選手とコーチが一流になるほど、試合中に交わす言葉は最小限。

安西光義。作中では安西先生と呼ばれる事が多いため、下の名前を憶えている人は

ほとんどいないのではないでしょうか。現役時代は全日本代表に選ばれるほどの

実力をもち、その後は名門大学の監督へ。とある出来事をきっかけに辞職し、現在は

桜木達が通っている湘北高校の顧問を務めています。

 

名言が数多く存在するスラムダンクにおいて安西先生も名言製造機であり、特に試合中で放つ言葉はインパクトの大きいものが多く、毎回読者を震わせてくれました。

その中でも特に皆さんの頭に残っているのは

 

諦めたらそこで試合終了だよ

聞こえんのか?あ?

 

この2つではないでしょうか。どちらもほんの一言。でもその一言の言葉の力が

ものすごく大きいんですよね。上の一言は中学時代の三井、山王戦の桜木にかけた

言葉であり、その後三井は逆転のシュートを、桜木は追い上げのきっかけを

つくりだしました。

 

下の一言は山王戦で桜木に対して。敗北濃厚になり交代させられた桜木は、安西先生が勝負を投げたと思い怒りに震えます。ベンチに座り試合をよく見るようにと指示する

先生を無視する彼に対して言うのでした。その時の気迫は、ベンチにいた全員が

一瞬目を疑うほどに。

 

その他にも紹介したい名言が山ほど存在するのですが、選手に対してかける言葉は

ほとんどが短い一言なんですよね。湘北という赤木と木暮さんが土台を作り上げた

チームを心底信頼しているからこそ、安西先生の言葉は必要最低限で彼らの心を

動かす。かけられた選手達も、安西先生を信じ一言で返す。

 

よくここのあれがこうでこうなるからこうしてこうのああだ…と1から10まで説明する

監督がいますが、人間は忘れる生き物です。あの短時間で覚えきれません。要所要所で的確な言葉をチョイスし、選手のモチベーションがあがるような質問をする安西監督。

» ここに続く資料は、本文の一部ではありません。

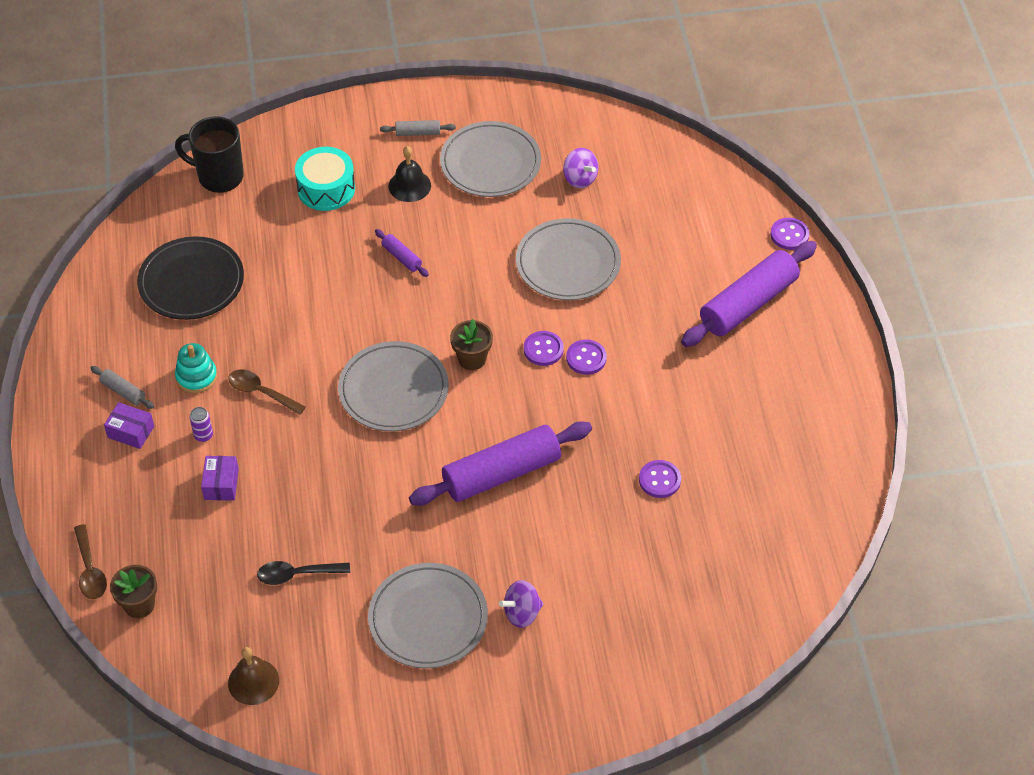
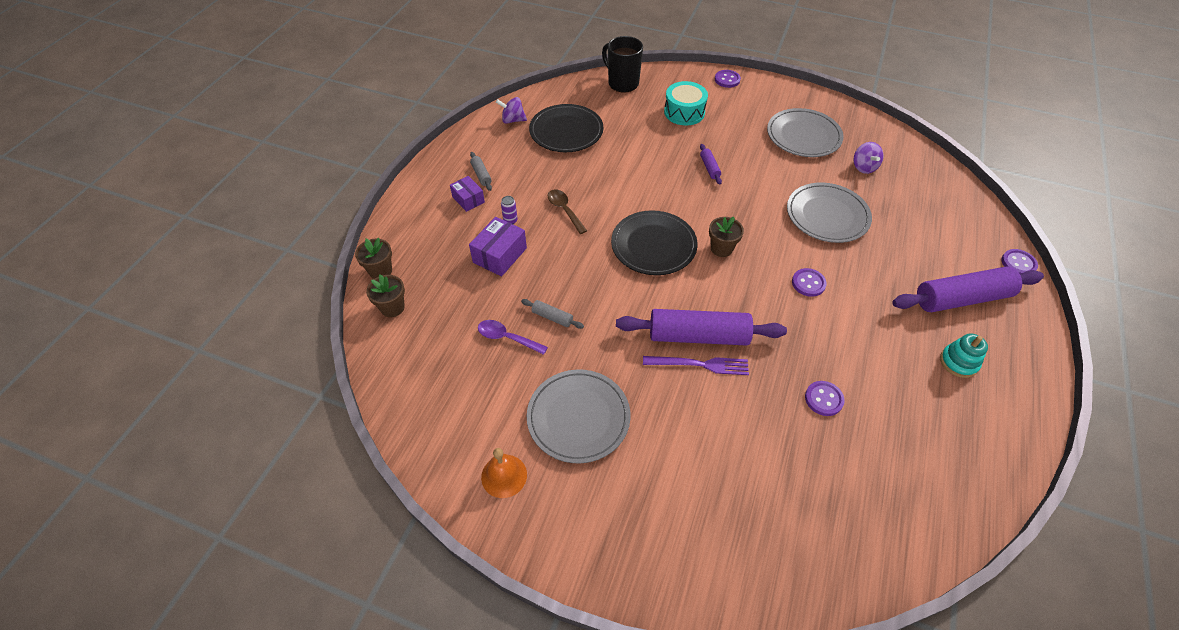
camera: 30 degrees right, 0 degrees up
(90, 570) = (380, 271): brown spoon -> brown flower pot
(196, 377) = (531, 184): turquoise stacking toy -> turquoise stacking toy (958, 362)
(221, 484) = (500, 255): purple box -> purple box, size x1.53
(253, 681) = (425, 399): brown bell -> none
(297, 574) = (507, 338): black spoon -> purple spoon
(389, 711) = (504, 476): none -> orange bell
(393, 390) = (653, 245): grey plate -> black plate
(409, 185) = (740, 129): black bell -> none
(418, 133) = (763, 103): grey rolling pin -> grey rolling pin (552, 317)
(520, 504) = (699, 364): none -> purple fork
(522, 613) = (653, 451): purple spinning top -> purple spinning top (512, 120)
(543, 349) = (778, 264): purple button -> purple button (727, 80)

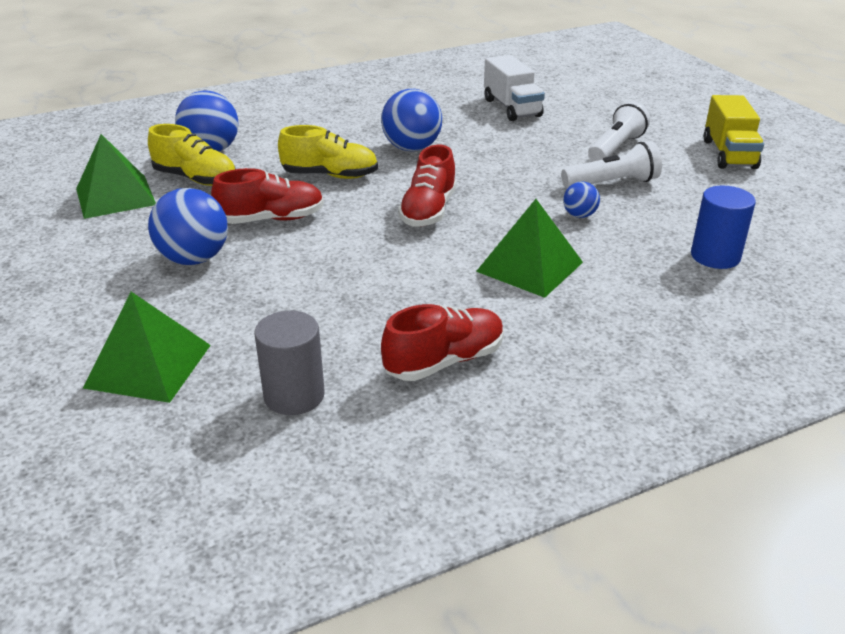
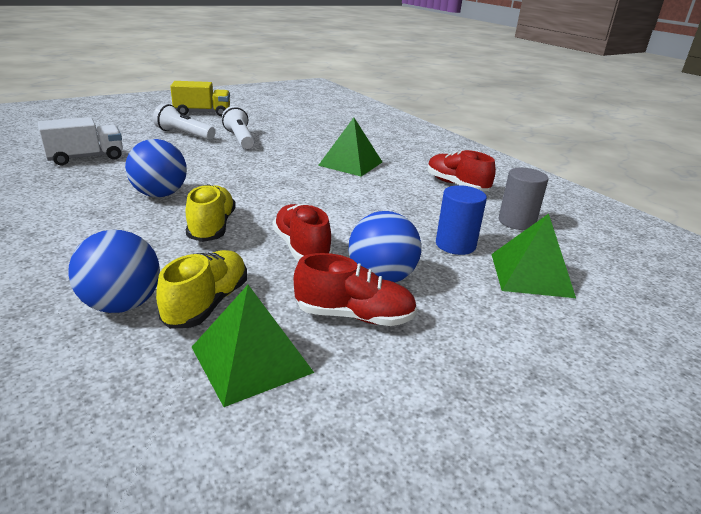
camera: 100 degrees left, 5 degrees down
(428, 211) = (281, 188): red shoe -> red shoe (354, 316)
(579, 215) = (284, 149): blue ball -> none
(715, 256) = (327, 127): blue cylinder -> blue cylinder (455, 245)

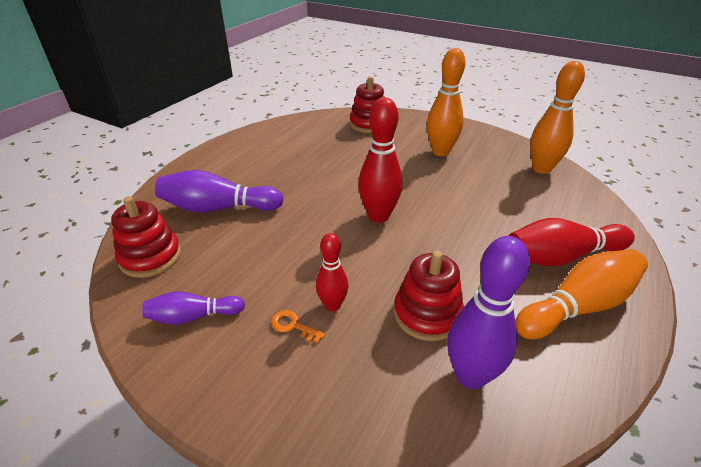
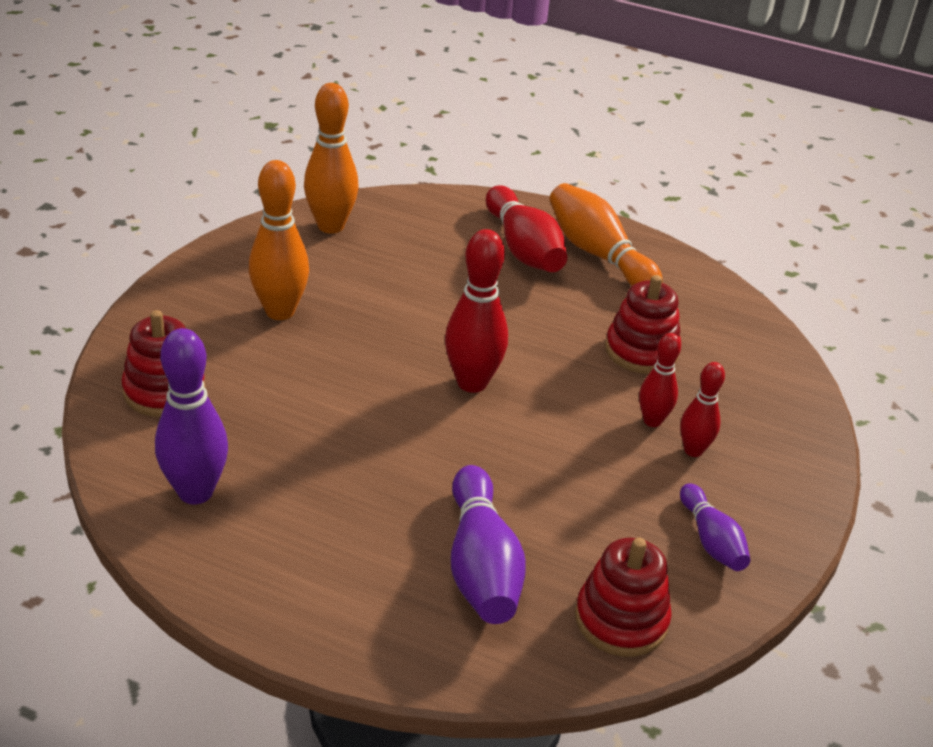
camera: 100 degrees left, 0 degrees up
(293, 326) = (693, 450): orange key -> red bowling pin
(470, 376) = (707, 330): purple bowling pin -> purple bowling pin (195, 492)

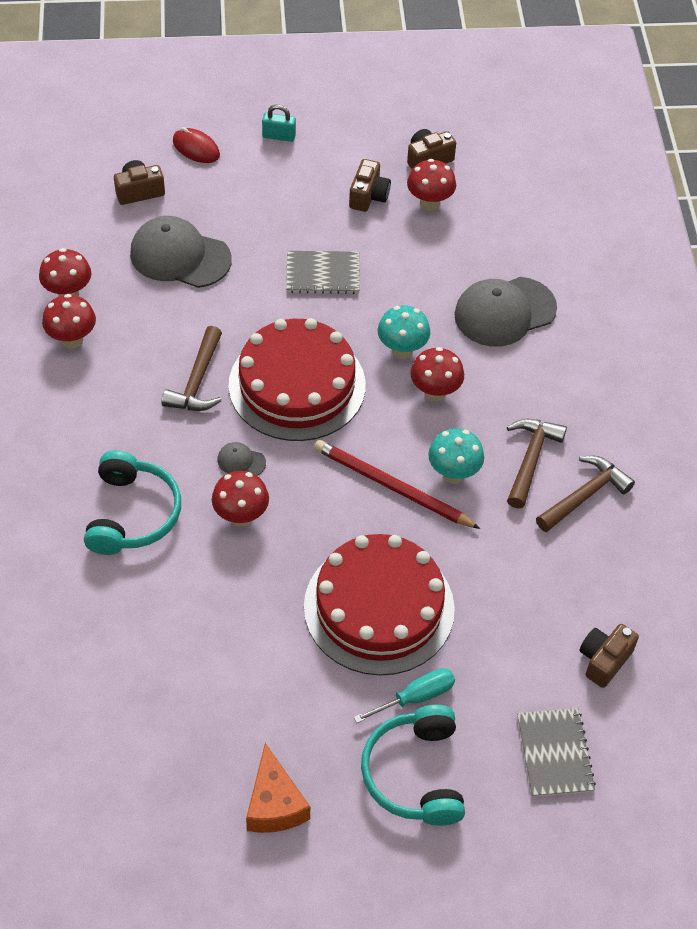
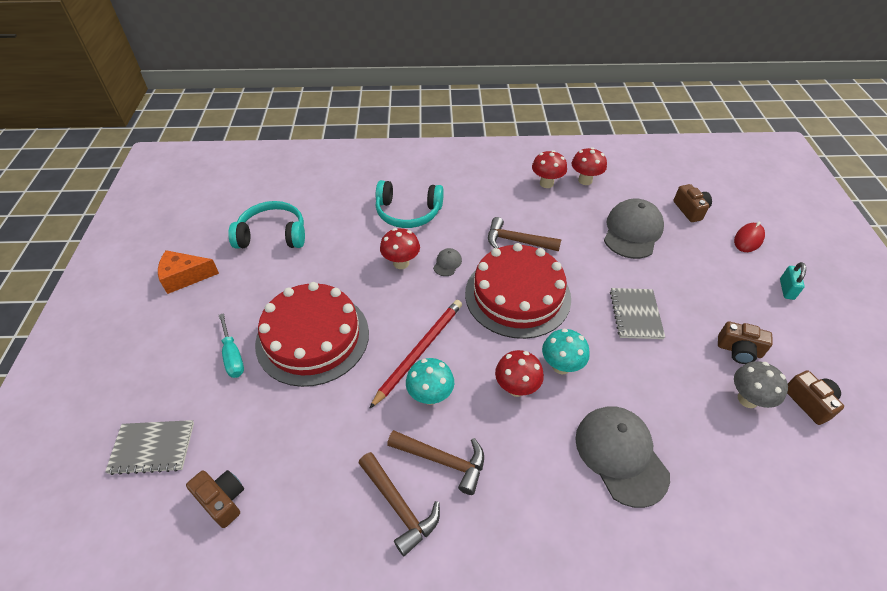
camera: 95 degrees right, 5 degrees down
(415, 774) = (174, 352): turquoise headphones -> turquoise headphones (272, 235)
(429, 203) = (747, 399): red mushroom -> grey mushroom

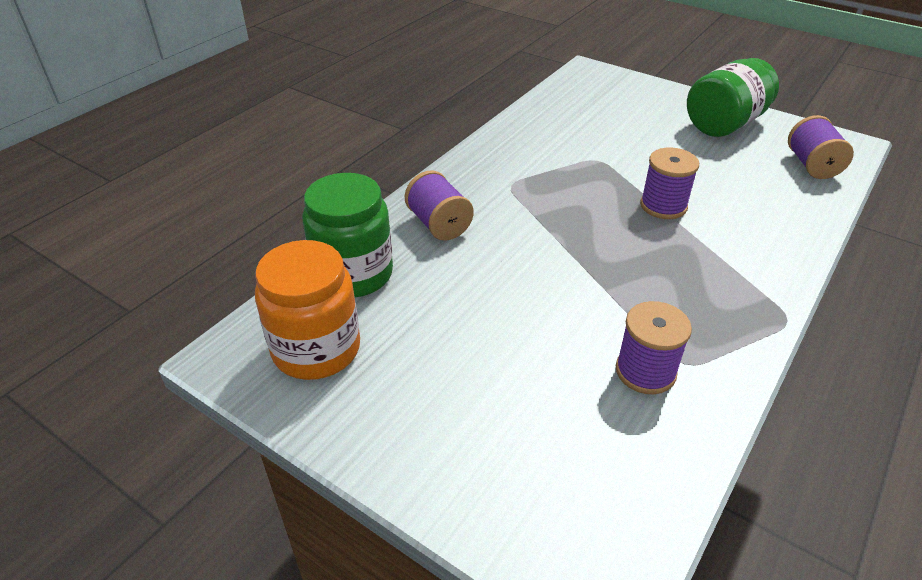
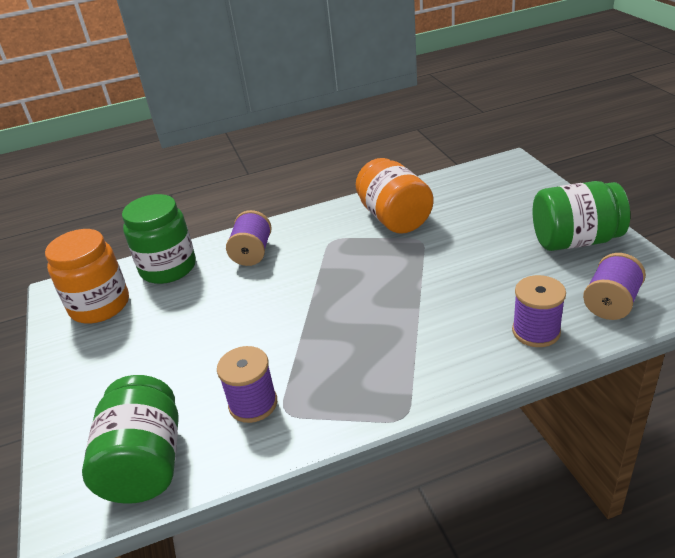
camera: 40 degrees right, 5 degrees down
(546, 146) = (394, 218): none -> orange jar
(617, 487) = (145, 463): none -> green jar
(663, 206) = (424, 293): purple spool -> purple spool (536, 331)

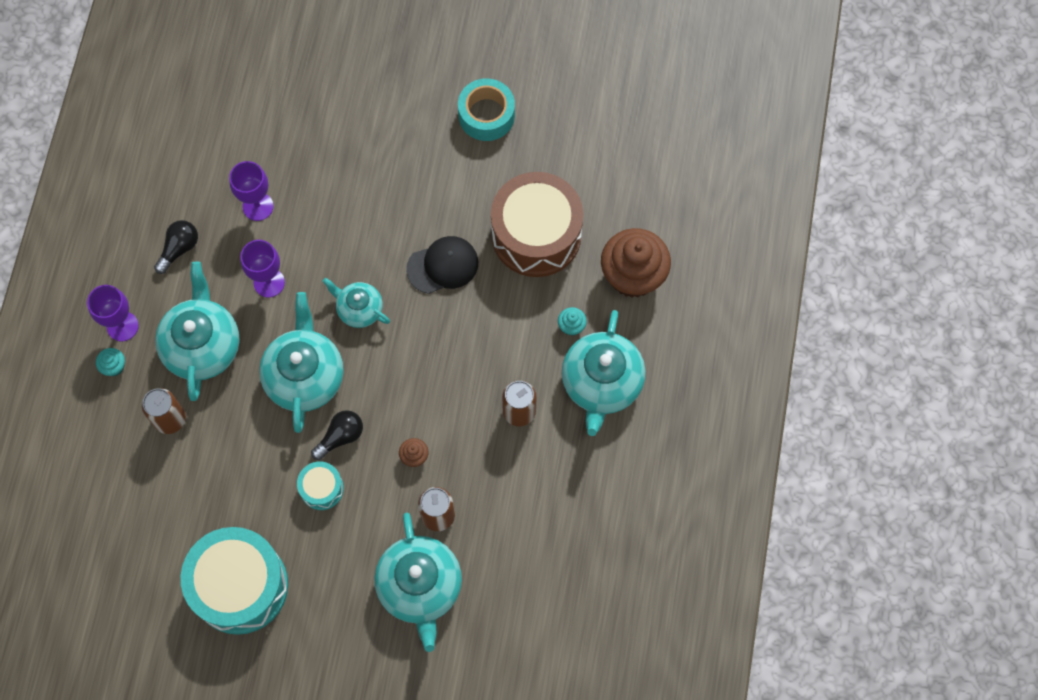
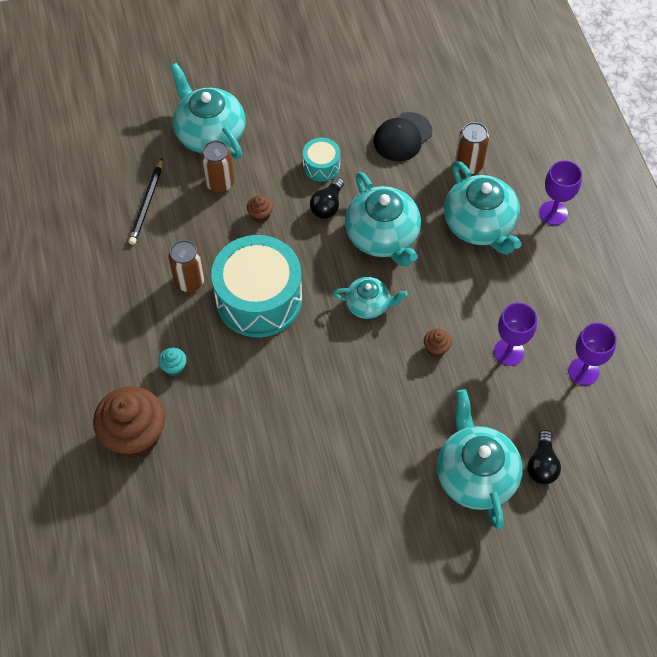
camera: 155 degrees right, 10 degrees down
(114, 366) = (538, 183): turquoise cupcake -> none
(179, 248) = (551, 289): black light bulb -> black light bulb (542, 465)
(240, 586) = (345, 85): turquoise drum -> turquoise drum (259, 299)
(269, 282) = (457, 294): purple goblet -> purple goblet (583, 371)
(321, 238) = (436, 348): none -> brown cupcake
(443, 266) = (315, 371): black cap -> black cap (402, 137)
(486, 115) = (347, 532): turquoise tape -> none
(525, 524) = (147, 203): none -> black pencil
(536, 235) = (243, 434): brown drum -> none
(601, 383) = (127, 331): turquoise teapot -> turquoise teapot (475, 475)

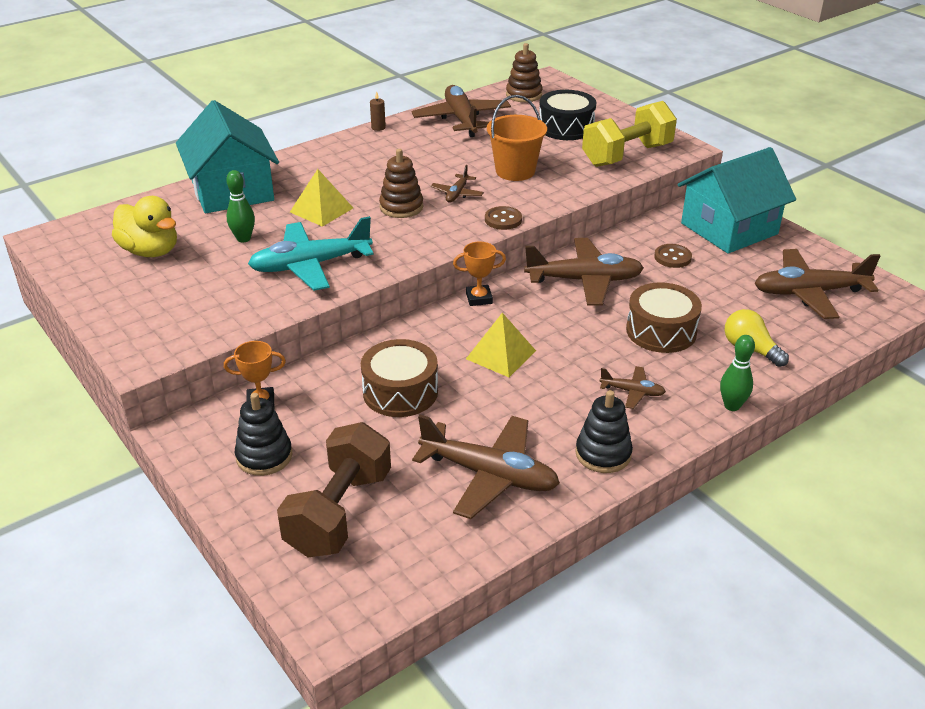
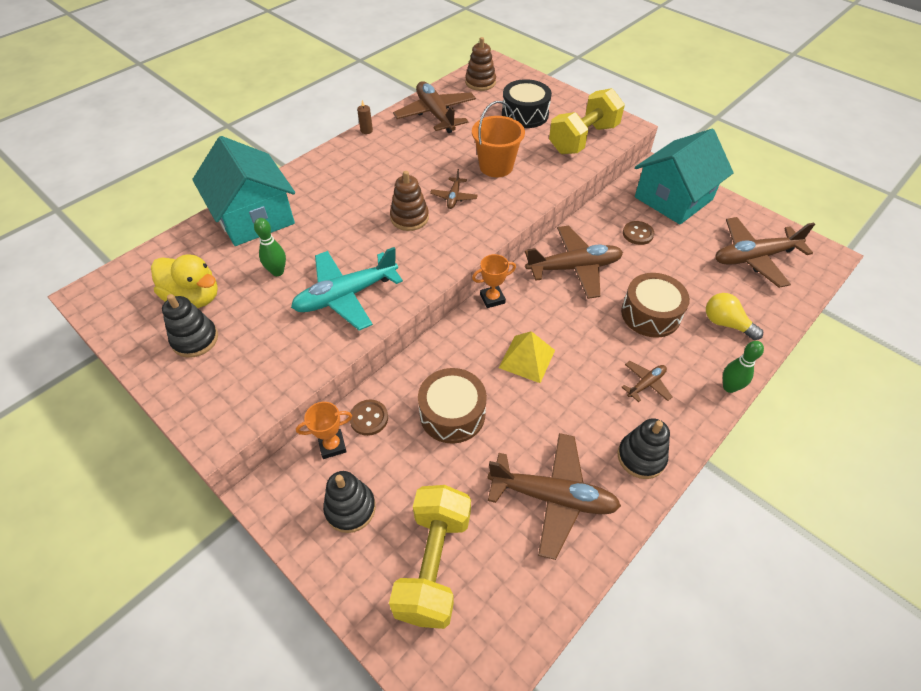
camera: 10 degrees left, 15 degrees up
(142, 285) = (195, 339): none -> black stacking toy
(321, 210) = (340, 229): yellow pyramid -> none
(339, 512) = (433, 564): brown dumbbell -> yellow dumbbell
(503, 220) = (500, 222): brown button -> brown button (369, 418)
(632, 392) = (646, 384): brown plane -> brown plane turned 45 degrees counterclockwise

勝負師と言われるその手腕は、さすがの一言に尽きます。

 

そしてNBAにおいてはことさらです。もちろん戦術を確認する際は細かく説明する

ときもありますが、技術も超一流の選手達に1から10なんて説明してたらこいつ俺の

ことなめてんのか?と反感買われます。

 

選手とコーチの会話で私が好きな話が、若かりし頃のジョーダンとその時ブルズを

指揮していたダグコリンズコーチのやりとり。その試合、前半あまり調子の出ない

ジョーダン。ハーフタイムが終わり後半戦へ向かおうとする彼に対し一言、

 

本気じゃないだろ?

はい。

 

毎回前半調子の良くないときはこのやりとりだったみたいです。そしてこのやりとりを

した後は必ず後半爆発的に点を取ってベンチへ帰ってくるとコーチは話していました。

いきなり豹変するのは相手にとって脅威以外なにものでもないですね…。

 

40分というバスケの試合時間の中で、選手達の精神状態は常に変化します。心情の

変化も丁寧に描いているのがスラムダンク。そしてその変化を先生達がどのように

対応しているのかを注意して読むと、また違った楽しみ方が出来るかもしれません。

 

中学の試合、ファールするぐらいの気持ちで止めろと言われ本当にファールしたら怒られた羊と羽根でした。

いつか、本物のジョーダンに会いたい。